I TURNED 22 last year. On my birthday, I received an outpouring of love from my dearest friends and family, and I couldn’t have been more grateful to have received all their greetings.
However, there is one thing I have noticed, especially with each birthday that has passed: as you grow older, you start to receive fewer greetings. Less people check in on you or ask you to come over when they have parties planned… all that jazz.
It especially hurts when the people you thought would be in your life forever are the ones starting to fade away. Imagine telling your younger self that you no longer talk to your best friend. Now, you only get to see the girl you thought was going to be your maid of honor when you’re scrolling through Instagram.
All these people that you once considered your family are now barely a part of your life—if they even are.
When I was hit with this realization – that I’ve finally reached a point in life where I’ve started to outgrow some of the people who were once my closest friends – I couldn’t help but feel an ache in my chest.
I’m only in college. I’m still a dumb girl trying to figure things out. How can it be that I’m already losing the people who were once so important to me? Is it something I could’ve avoided? Is it something I can still fix moving forward?
All these questions remain unanswered. Perhaps for now, the only thing I know for sure is that losing someone you love can happen anytime. Regardless of that, I don’t think you’ll ever be ready for it.
Never a perfect time
For some reason, I thought the stage of outgrowing people happened when you reached your parents’ age, not as early as college, high school or grade school.

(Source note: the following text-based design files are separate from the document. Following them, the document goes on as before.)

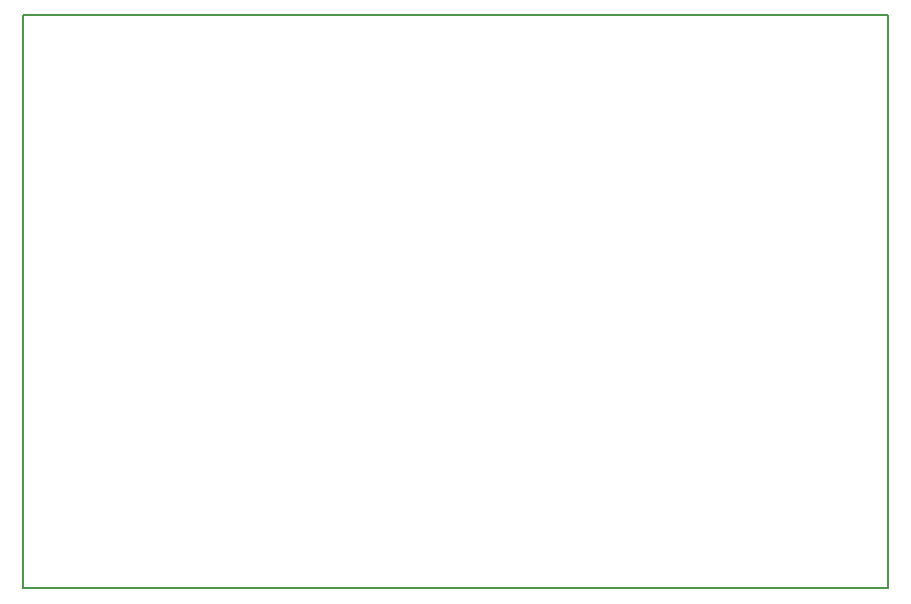
<source format=gbo>
G04 MADE WITH FRITZING*
G04 WWW.FRITZING.ORG*
G04 DOUBLE SIDED*
G04 HOLES PLATED*
G04 CONTOUR ON CENTER OF CONTOUR VECTOR*
%ASAXBY*%
%FSLAX23Y23*%
%MOIN*%
%OFA0B0*%
%SFA1.0B1.0*%
%ADD10R,2.892700X1.918680X2.876700X1.902680*%
%ADD11C,0.008000*%
%LNSILK0*%
G90*
G70*
G54D11*
X4Y1915D02*
X2889Y1915D01*
X2889Y4D01*
X4Y4D01*
X4Y1915D01*
D02*
G04 End of Silk0*
M02*
</source>
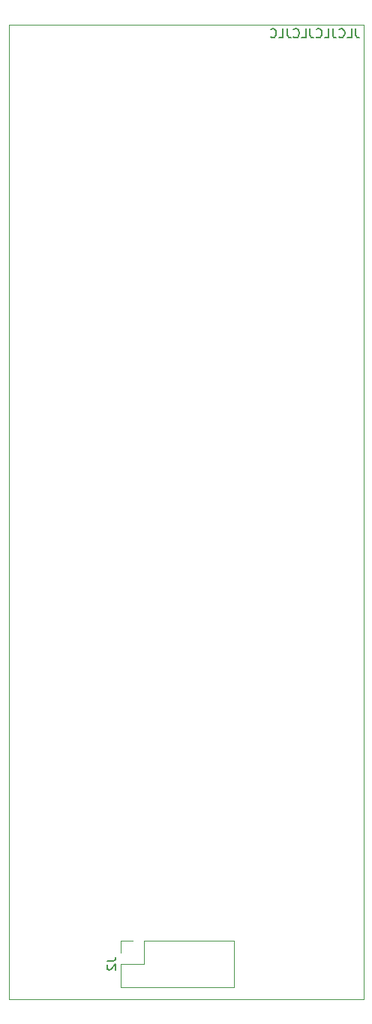
<source format=gbo>
G04 #@! TF.GenerationSoftware,KiCad,Pcbnew,(6.0.0)*
G04 #@! TF.CreationDate,2022-07-06T19:49:16+01:00*
G04 #@! TF.ProjectId,Basic-mixer,42617369-632d-46d6-9978-65722e6b6963,rev?*
G04 #@! TF.SameCoordinates,Original*
G04 #@! TF.FileFunction,Legend,Bot*
G04 #@! TF.FilePolarity,Positive*
%FSLAX46Y46*%
G04 Gerber Fmt 4.6, Leading zero omitted, Abs format (unit mm)*
G04 Created by KiCad (PCBNEW (6.0.0)) date 2022-07-06 19:49:16*
%MOMM*%
%LPD*%
G01*
G04 APERTURE LIST*
%ADD10C,0.150000*%
G04 #@! TA.AperFunction,Profile*
%ADD11C,0.050000*%
G04 #@! TD*
%ADD12C,0.120000*%
%ADD13C,1.600000*%
%ADD14O,1.600000X1.600000*%
%ADD15R,1.800000X1.800000*%
%ADD16C,1.800000*%
%ADD17O,3.700000X2.400000*%
%ADD18R,1.600000X1.600000*%
%ADD19C,4.000000*%
%ADD20R,1.700000X1.700000*%
%ADD21O,1.700000X1.700000*%
%ADD22R,1.930000X1.830000*%
%ADD23C,2.130000*%
G04 APERTURE END LIST*
D10*
X104119046Y-51452380D02*
X104119046Y-52166666D01*
X104166665Y-52309523D01*
X104261903Y-52404761D01*
X104404760Y-52452380D01*
X104499999Y-52452380D01*
X103166665Y-52452380D02*
X103642856Y-52452380D01*
X103642856Y-51452380D01*
X102261903Y-52357142D02*
X102309522Y-52404761D01*
X102452379Y-52452380D01*
X102547618Y-52452380D01*
X102690475Y-52404761D01*
X102785713Y-52309523D01*
X102833332Y-52214285D01*
X102880951Y-52023809D01*
X102880951Y-51880952D01*
X102833332Y-51690476D01*
X102785713Y-51595238D01*
X102690475Y-51500000D01*
X102547618Y-51452380D01*
X102452379Y-51452380D01*
X102309522Y-51500000D01*
X102261903Y-51547619D01*
X101547618Y-51452380D02*
X101547618Y-52166666D01*
X101595237Y-52309523D01*
X101690475Y-52404761D01*
X101833332Y-52452380D01*
X101928570Y-52452380D01*
X100595237Y-52452380D02*
X101071427Y-52452380D01*
X101071427Y-51452380D01*
X99690475Y-52357142D02*
X99738094Y-52404761D01*
X99880951Y-52452380D01*
X99976189Y-52452380D01*
X100119046Y-52404761D01*
X100214284Y-52309523D01*
X100261903Y-52214285D01*
X100309522Y-52023809D01*
X100309522Y-51880952D01*
X100261903Y-51690476D01*
X100214284Y-51595238D01*
X100119046Y-51500000D01*
X99976189Y-51452380D01*
X99880951Y-51452380D01*
X99738094Y-51500000D01*
X99690475Y-51547619D01*
X98976189Y-51452380D02*
X98976189Y-52166666D01*
X99023808Y-52309523D01*
X99119046Y-52404761D01*
X99261903Y-52452380D01*
X99357141Y-52452380D01*
X98023808Y-52452380D02*
X98499999Y-52452380D01*
X98499999Y-51452380D01*
X97119046Y-52357142D02*
X97166665Y-52404761D01*
X97309522Y-52452380D01*
X97404760Y-52452380D01*
X97547618Y-52404761D01*
X97642856Y-52309523D01*
X97690475Y-52214285D01*
X97738094Y-52023809D01*
X97738094Y-51880952D01*
X97690475Y-51690476D01*
X97642856Y-51595238D01*
X97547618Y-51500000D01*
X97404760Y-51452380D01*
X97309522Y-51452380D01*
X97166665Y-51500000D01*
X97119046Y-51547619D01*
X96404760Y-51452380D02*
X96404760Y-52166666D01*
X96452379Y-52309523D01*
X96547618Y-52404761D01*
X96690475Y-52452380D01*
X96785713Y-52452380D01*
X95452379Y-52452380D02*
X95928570Y-52452380D01*
X95928570Y-51452380D01*
X94547618Y-52357142D02*
X94595237Y-52404761D01*
X94738094Y-52452380D01*
X94833332Y-52452380D01*
X94976189Y-52404761D01*
X95071427Y-52309523D01*
X95119046Y-52214285D01*
X95166665Y-52023809D01*
X95166665Y-51880952D01*
X95119046Y-51690476D01*
X95071427Y-51595238D01*
X94976189Y-51500000D01*
X94833332Y-51452380D01*
X94738094Y-51452380D01*
X94595237Y-51500000D01*
X94547618Y-51547619D01*
D11*
X104999998Y-51000000D02*
X104999999Y-161000000D01*
X64999999Y-161000000D02*
X104999999Y-161000000D01*
X64999999Y-51000000D02*
X104999998Y-51000000D01*
X64999999Y-51000000D02*
X64999999Y-161000000D01*
D10*
X76047379Y-156661666D02*
X76761665Y-156661666D01*
X76904522Y-156614047D01*
X76999760Y-156518809D01*
X77047379Y-156375952D01*
X77047379Y-156280714D01*
X76142618Y-157090238D02*
X76094999Y-157137857D01*
X76047379Y-157233095D01*
X76047379Y-157471190D01*
X76094999Y-157566428D01*
X76142618Y-157614047D01*
X76237856Y-157661666D01*
X76333094Y-157661666D01*
X76475951Y-157614047D01*
X77047379Y-157042619D01*
X77047379Y-157661666D01*
D12*
X77594999Y-156995000D02*
X77594999Y-159595000D01*
X80194999Y-156995000D02*
X77594999Y-156995000D01*
X77594999Y-159595000D02*
X90414999Y-159595000D01*
X80194999Y-154395000D02*
X80194999Y-156995000D01*
X90414999Y-154395000D02*
X90414999Y-159595000D01*
X77594999Y-154395000D02*
X77594999Y-155725000D01*
X78924999Y-154395000D02*
X77594999Y-154395000D01*
X80194999Y-154395000D02*
X90414999Y-154395000D01*
%LPC*%
D13*
X103079999Y-138500000D03*
D14*
X92919999Y-138500000D03*
D15*
X80224999Y-92500000D03*
D16*
X82764999Y-92500000D03*
D13*
X79419999Y-143000000D03*
D14*
X89579999Y-143000000D03*
D17*
X79099999Y-122800000D03*
X79099999Y-127500000D03*
X79099999Y-132200000D03*
X83899999Y-122800000D03*
X83899999Y-127500000D03*
X83899999Y-132200000D03*
D18*
X67044887Y-140500000D03*
D13*
X69044887Y-140500000D03*
D19*
X100399999Y-128050000D03*
X91599999Y-128050000D03*
D16*
X98499999Y-135050000D03*
X95999999Y-135050000D03*
X93499999Y-135050000D03*
D19*
X100399999Y-105550000D03*
X91599999Y-105550000D03*
D16*
X98499999Y-112550000D03*
X95999999Y-112550000D03*
X93499999Y-112550000D03*
D13*
X66919999Y-68500000D03*
D14*
X77079999Y-68500000D03*
D19*
X100399999Y-83050000D03*
X91599999Y-83050000D03*
D16*
X98499999Y-90050000D03*
X95999999Y-90050000D03*
X93499999Y-90050000D03*
D20*
X78924999Y-155725000D03*
D21*
X78924999Y-158265000D03*
X81464999Y-155725000D03*
X81464999Y-158265000D03*
X84004999Y-155725000D03*
X84004999Y-158265000D03*
X86544999Y-155725000D03*
X86544999Y-158265000D03*
X89084999Y-155725000D03*
X89084999Y-158265000D03*
D22*
X95999999Y-142000000D03*
D23*
X95999999Y-153400000D03*
X95999999Y-145100000D03*
D18*
X67699999Y-152800000D03*
D14*
X70239999Y-152800000D03*
X72779999Y-152800000D03*
X75319999Y-152800000D03*
X75319999Y-145180000D03*
X72779999Y-145180000D03*
X70239999Y-145180000D03*
X67699999Y-145180000D03*
D22*
X70499999Y-98500000D03*
D23*
X70499999Y-109900000D03*
X70499999Y-101600000D03*
D15*
X80224999Y-70000000D03*
D16*
X82764999Y-70000000D03*
D22*
X70499999Y-53500000D03*
D23*
X70499999Y-64900000D03*
X70499999Y-56600000D03*
D18*
X88455111Y-138500000D03*
D13*
X86455111Y-138500000D03*
D15*
X80224999Y-115000000D03*
D16*
X82764999Y-115000000D03*
D13*
X66919999Y-136000000D03*
D14*
X77079999Y-136000000D03*
D13*
X89579999Y-146500000D03*
D14*
X79419999Y-146500000D03*
D13*
X66919999Y-113500000D03*
D14*
X77079999Y-113500000D03*
D17*
X79099999Y-100300000D03*
X79099999Y-105000000D03*
X79099999Y-109700000D03*
X83899999Y-100300000D03*
X83899999Y-105000000D03*
X83899999Y-109700000D03*
X79099999Y-77800000D03*
X79099999Y-82500000D03*
X79099999Y-87200000D03*
X83899999Y-77800000D03*
X83899999Y-82500000D03*
X83899999Y-87200000D03*
D22*
X70499999Y-76000000D03*
D23*
X70499999Y-87400000D03*
X70499999Y-79100000D03*
D13*
X103079999Y-71000000D03*
D14*
X92919999Y-71000000D03*
D13*
X79419999Y-150000000D03*
D14*
X89579999Y-150000000D03*
D13*
X103079999Y-93500000D03*
D14*
X92919999Y-93500000D03*
D15*
X80224999Y-137500000D03*
D16*
X82764999Y-137500000D03*
D19*
X91599999Y-60550000D03*
X100399999Y-60550000D03*
D16*
X98499999Y-67550000D03*
X95999999Y-67550000D03*
X93499999Y-67550000D03*
D18*
X101999999Y-157044887D03*
D13*
X101999999Y-159044887D03*
D17*
X79099999Y-55300000D03*
X79099999Y-60000000D03*
X79099999Y-64700000D03*
X83899999Y-55300000D03*
X83899999Y-60000000D03*
X83899999Y-64700000D03*
D13*
X66919999Y-91000000D03*
D14*
X77079999Y-91000000D03*
D18*
X71499999Y-157500000D03*
D13*
X73499999Y-157500000D03*
D18*
X88455111Y-93500000D03*
D13*
X86455111Y-93500000D03*
D18*
X88455112Y-71000000D03*
D13*
X86455112Y-71000000D03*
D22*
X70499999Y-121000000D03*
D23*
X70499999Y-132400000D03*
X70499999Y-124100000D03*
D13*
X103079999Y-116000000D03*
D14*
X92919999Y-116000000D03*
D18*
X88499999Y-116000000D03*
D13*
X86499999Y-116000000D03*
M02*

</source>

There could be several reasons for this. Maybe you now have different interests in life, no longer feel as if you’re yourself when you’re around them, or they bring out a side of you that you know deep down you don’t like.

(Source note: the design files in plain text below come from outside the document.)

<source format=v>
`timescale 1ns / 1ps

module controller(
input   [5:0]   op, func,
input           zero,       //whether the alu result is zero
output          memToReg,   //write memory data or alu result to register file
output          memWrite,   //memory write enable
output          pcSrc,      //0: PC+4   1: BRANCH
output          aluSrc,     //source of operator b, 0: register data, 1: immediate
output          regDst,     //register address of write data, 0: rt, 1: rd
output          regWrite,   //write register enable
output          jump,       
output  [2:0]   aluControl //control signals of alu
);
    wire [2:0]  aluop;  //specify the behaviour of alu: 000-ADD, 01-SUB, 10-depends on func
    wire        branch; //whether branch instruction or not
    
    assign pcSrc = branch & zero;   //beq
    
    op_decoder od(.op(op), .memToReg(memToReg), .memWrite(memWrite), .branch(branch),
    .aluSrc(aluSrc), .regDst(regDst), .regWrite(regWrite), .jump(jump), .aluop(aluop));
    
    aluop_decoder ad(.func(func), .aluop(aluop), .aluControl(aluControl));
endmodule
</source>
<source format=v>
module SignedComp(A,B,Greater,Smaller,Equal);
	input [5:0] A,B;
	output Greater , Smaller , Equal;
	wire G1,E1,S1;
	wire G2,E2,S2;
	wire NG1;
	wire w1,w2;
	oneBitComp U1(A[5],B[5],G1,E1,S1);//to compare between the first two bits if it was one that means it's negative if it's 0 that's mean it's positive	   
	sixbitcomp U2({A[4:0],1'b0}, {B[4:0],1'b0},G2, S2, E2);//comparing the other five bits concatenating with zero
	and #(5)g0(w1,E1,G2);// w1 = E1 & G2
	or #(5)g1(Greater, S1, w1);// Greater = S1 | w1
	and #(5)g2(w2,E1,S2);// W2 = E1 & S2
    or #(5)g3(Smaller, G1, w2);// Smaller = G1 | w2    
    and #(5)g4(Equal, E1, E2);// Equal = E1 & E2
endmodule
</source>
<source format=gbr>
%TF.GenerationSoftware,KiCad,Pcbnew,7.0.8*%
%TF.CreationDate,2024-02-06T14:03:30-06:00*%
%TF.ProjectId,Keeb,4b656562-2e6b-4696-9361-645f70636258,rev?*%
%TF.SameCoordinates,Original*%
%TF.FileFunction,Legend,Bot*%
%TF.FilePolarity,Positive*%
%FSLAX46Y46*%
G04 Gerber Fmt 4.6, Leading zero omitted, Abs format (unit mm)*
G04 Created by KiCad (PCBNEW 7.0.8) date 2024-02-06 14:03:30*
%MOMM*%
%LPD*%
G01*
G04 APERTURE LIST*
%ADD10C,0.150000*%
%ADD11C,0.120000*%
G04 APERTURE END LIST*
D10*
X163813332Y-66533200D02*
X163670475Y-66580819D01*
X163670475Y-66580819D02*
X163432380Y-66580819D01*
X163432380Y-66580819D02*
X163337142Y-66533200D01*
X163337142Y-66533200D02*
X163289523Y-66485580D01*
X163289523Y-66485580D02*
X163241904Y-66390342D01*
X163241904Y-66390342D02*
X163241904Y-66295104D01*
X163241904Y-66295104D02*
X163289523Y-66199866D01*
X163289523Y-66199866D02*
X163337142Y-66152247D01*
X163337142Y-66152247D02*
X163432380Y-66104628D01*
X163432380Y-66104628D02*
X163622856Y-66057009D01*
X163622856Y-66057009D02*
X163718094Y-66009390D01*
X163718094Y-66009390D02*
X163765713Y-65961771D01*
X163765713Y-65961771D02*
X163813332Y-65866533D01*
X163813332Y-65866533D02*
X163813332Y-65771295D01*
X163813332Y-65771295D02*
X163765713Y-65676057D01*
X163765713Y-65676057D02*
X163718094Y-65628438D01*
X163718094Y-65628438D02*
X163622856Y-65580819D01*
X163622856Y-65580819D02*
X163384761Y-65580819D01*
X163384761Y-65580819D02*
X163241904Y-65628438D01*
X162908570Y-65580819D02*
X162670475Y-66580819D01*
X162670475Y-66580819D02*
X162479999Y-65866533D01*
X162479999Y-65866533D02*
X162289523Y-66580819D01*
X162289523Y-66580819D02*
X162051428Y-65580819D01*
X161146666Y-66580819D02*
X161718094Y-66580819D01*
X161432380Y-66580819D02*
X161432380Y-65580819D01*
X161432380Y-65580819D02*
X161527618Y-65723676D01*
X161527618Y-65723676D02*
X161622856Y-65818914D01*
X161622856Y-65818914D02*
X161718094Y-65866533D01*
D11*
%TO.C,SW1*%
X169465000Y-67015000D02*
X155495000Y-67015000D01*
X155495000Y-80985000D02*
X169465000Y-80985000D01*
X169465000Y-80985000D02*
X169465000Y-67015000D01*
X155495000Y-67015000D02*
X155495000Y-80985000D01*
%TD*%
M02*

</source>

Perhaps you no longer feel as if you’re a priority in life – that the relationship has become rather one-sided. They don’t celebrate your successes nor do they help you get through your struggles. You simply exist to them whenever they are available.
In some cases, you just don’t feel like being friends anymore. The connection, the spark, just disappeared. In my opinion, all these reasons are valid: why force something when you know that it isn’t meant to be?
This can happen at any point in your life. Though you don’t necessarily have to cut off these people, why keep them in your life if you know it isn’t good – or isn’t doing anything – for either of you?
Learn to accept it and move on
Someone I used to spend every day with is now just another person on my social media feed. We don’t talk, only ever greeting each other on our birthdays, exchanging pleasantries, and telling each other we should hang out soon. But we don’t make any plans to do so because we know we’re never actually going to follow through with them.
Sometimes you want to open up to them – to take that extra step, to maybe bring back what the two of you once had. Even when you try to do so, you’re met with nothing but a fake smile and a sympathetic nod.
Then you realize that it would hurt a hell of a lot less if you’d just cut them off in the first place.
At the end of the day, deciding what to do with people you’ve outgrown is up to you. You can choose to cut them off or you can choose to just let them be. Honestly, that’s what I do.
If it hurts to keep this person around more than it would to take them out of your life for good, then what’s the point of doing so?
When making that decision, just remember to do what you know is best for you. That is your choice and no one else’s.
Take it as a form of self-care, with a shot of tequila and a slice of lemon to ease the pain no matter what your decision may be.